··· Data supplied

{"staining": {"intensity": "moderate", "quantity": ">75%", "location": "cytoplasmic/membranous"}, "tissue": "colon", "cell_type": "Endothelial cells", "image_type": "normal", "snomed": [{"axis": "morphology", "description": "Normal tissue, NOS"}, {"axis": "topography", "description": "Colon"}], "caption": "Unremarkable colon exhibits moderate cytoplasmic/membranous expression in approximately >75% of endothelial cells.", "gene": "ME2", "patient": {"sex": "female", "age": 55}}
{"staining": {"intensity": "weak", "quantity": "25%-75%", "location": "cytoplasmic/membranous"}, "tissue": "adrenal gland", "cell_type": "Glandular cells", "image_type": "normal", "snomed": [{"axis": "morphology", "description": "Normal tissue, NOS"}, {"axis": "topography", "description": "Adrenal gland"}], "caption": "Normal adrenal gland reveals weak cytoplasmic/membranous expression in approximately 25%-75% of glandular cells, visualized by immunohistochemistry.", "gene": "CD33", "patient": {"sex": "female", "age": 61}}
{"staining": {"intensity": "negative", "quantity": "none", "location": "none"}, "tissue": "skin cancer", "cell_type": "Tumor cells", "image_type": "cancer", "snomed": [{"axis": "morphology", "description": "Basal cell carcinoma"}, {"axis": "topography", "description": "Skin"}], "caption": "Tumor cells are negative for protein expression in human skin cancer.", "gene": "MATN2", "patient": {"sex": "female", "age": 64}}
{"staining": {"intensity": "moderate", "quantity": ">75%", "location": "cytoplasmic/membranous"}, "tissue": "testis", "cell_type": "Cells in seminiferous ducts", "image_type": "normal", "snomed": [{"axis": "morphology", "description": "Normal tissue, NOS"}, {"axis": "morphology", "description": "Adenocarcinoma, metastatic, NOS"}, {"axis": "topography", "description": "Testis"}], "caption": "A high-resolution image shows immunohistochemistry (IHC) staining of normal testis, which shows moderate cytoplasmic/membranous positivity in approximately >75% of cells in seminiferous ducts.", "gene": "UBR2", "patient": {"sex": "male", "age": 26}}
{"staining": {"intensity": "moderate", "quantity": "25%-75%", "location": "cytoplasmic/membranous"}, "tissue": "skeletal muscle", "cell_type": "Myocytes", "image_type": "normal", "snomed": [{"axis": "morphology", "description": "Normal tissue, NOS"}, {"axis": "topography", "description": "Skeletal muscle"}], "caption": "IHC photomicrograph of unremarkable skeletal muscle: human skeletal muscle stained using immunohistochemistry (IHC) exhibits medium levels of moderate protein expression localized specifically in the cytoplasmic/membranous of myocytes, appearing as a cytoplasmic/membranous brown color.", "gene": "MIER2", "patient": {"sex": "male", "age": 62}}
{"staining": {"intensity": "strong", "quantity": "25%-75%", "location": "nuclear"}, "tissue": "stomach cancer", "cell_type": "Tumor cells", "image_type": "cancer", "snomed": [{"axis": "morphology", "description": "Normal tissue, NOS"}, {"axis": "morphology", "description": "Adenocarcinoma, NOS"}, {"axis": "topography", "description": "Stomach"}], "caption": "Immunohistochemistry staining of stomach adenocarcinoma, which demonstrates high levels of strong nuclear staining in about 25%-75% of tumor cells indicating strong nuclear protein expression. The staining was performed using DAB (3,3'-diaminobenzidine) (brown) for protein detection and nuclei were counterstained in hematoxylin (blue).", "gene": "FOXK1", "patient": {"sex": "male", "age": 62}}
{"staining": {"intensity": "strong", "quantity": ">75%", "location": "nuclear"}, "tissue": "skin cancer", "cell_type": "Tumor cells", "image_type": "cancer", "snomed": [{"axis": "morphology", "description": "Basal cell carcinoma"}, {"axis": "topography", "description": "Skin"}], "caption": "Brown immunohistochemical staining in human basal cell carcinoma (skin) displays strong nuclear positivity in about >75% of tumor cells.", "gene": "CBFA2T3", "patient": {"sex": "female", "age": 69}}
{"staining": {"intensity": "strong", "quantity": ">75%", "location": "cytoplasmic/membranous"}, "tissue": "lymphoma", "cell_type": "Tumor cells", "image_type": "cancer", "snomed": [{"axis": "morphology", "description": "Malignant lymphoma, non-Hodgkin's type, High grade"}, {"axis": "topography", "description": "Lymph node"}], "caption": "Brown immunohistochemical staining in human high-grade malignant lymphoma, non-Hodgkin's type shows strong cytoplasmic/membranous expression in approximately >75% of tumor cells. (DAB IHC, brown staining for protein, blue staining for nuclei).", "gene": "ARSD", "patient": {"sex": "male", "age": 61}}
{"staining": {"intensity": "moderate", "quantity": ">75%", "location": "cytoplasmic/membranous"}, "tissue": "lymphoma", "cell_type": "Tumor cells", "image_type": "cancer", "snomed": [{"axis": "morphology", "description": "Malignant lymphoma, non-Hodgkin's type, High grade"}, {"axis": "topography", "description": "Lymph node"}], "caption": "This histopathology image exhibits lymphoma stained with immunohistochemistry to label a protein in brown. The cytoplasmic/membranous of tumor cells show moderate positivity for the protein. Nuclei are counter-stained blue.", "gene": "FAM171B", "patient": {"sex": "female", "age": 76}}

······

Assignment ::
Please give back, exactly as it stands above, the stretch from the line with "staining of stomach" through the line with "in human basal", and no line outside it.

Final answer ::
{"staining": {"intensity": "strong", "quantity": "25%-75%", "location": "nuclear"}, "tissue": "stomach cancer", "cell_type": "Tumor cells", "image_type": "cancer", "snomed": [{"axis": "morphology", "description": "Normal tissue, NOS"}, {"axis": "morphology", "description": "Adenocarcinoma, NOS"}, {"axis": "topography", "description": "Stomach"}], "caption": "Immunohistochemistry staining of stomach adenocarcinoma, which demonstrates high levels of strong nuclear staining in about 25%-75% of tumor cells indicating strong nuclear protein expression. The staining was performed using DAB (3,3'-diaminobenzidine) (brown) for protein detection and nuclei were counterstained in hematoxylin (blue).", "gene": "FOXK1", "patient": {"sex": "male", "age": 62}}
{"staining": {"intensity": "strong", "quantity": ">75%", "location": "nuclear"}, "tissue": "skin cancer", "cell_type": "Tumor cells", "image_type": "cancer", "snomed": [{"axis": "morphology", "description": "Basal cell carcinoma"}, {"axis": "topography", "description": "Skin"}], "caption": "Brown immunohistochemical staining in human basal cell carcinoma (skin) displays strong nuclear positivity in about >75% of tumor cells.", "gene": "CBFA2T3", "patient": {"sex": "female", "age": 69}}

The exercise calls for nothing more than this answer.